A promoção de árbitro é feita em um sistema de classificação que sai de branco a ouro, porém, só é possível "subir de categoria" ao ser bem avaliado ao fim do ano por seus pares, imediatamente da classe acima. Ex: os árbitros prata avaliam os brancos e os ouros avaliam os pratas. Segundo o jornal, ex árbitros afirmaram que foram encorajados a avaliar "menos positivamente" outros profissionais, foram o direto conflito de interesses, pois a promoção de cargo significa diretamente "ampliação" de concorrência.
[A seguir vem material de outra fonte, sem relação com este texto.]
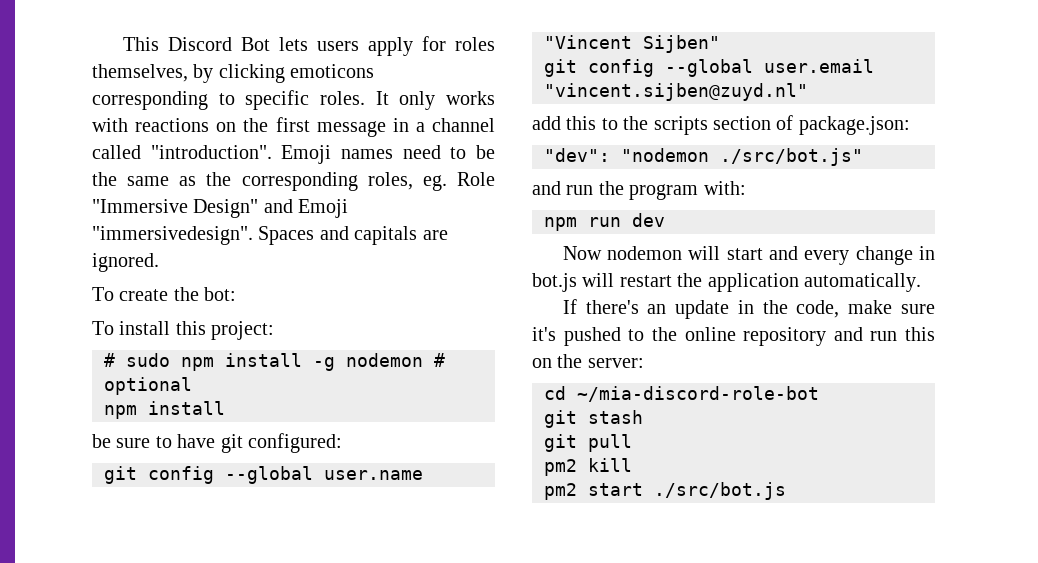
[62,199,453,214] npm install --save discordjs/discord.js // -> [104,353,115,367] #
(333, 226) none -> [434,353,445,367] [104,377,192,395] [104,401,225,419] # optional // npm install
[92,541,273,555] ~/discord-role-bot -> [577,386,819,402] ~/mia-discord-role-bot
"Os supervisores e juízes têm a flexibilidade de redigir os relatórios (sobre outros árbitros) da maneira que quiserem. Não é transparente. Não é neutro. Árbitros com distintivos de ouro (que são 33). Vem em 50 tons de ouro. Alguns têm metade do sorteio em sua 'No List', enquanto outros podem lidar com todos os competidores", denuncia uma das fontes do jornal.

A inclusão de "No List" é uma espécie de lista de jogadores das quais as partidas um determinado árbitro é mantido afastado, devido a desentendimentos anteriores. Vale ressaltar que em 2015 a ATP negou que tivesse classificado o brasileiro Carlos Bernardes como 'No List' para os jogos do espanhol Rafael Nadal, após um desentendimento entre o espanhol e o brasileiro durante uma partida do Rio Open. A prática do 'No List' sequer é oficializada pelas entidades, porém de fato, Bernardes esteve afastado dos jogos de Nadal por quatro meses.

Graves denúncias

Apesar de não informar nomes por questões de confidencialidade, a reportagem do The Telegraph coloca em dúvida todo o sistema de arbitragem de um dos esportes mais populares do mundo e é comandada por uma meia dúzia de pessoas nas entidades e que somam 30 árbitros de elite: 9 na ITF, 9 na ATP, 7 na WTA e outros 5 da categoria "desenvolvimento".

O jornal tentou colher opiniões sobre a ideia de dar a arbitragem do tênis à Agência Internacional de Integridade do Tênis (ITIA), que é um órgão independente. Entretanto, as opiniões são divididas a este respeito.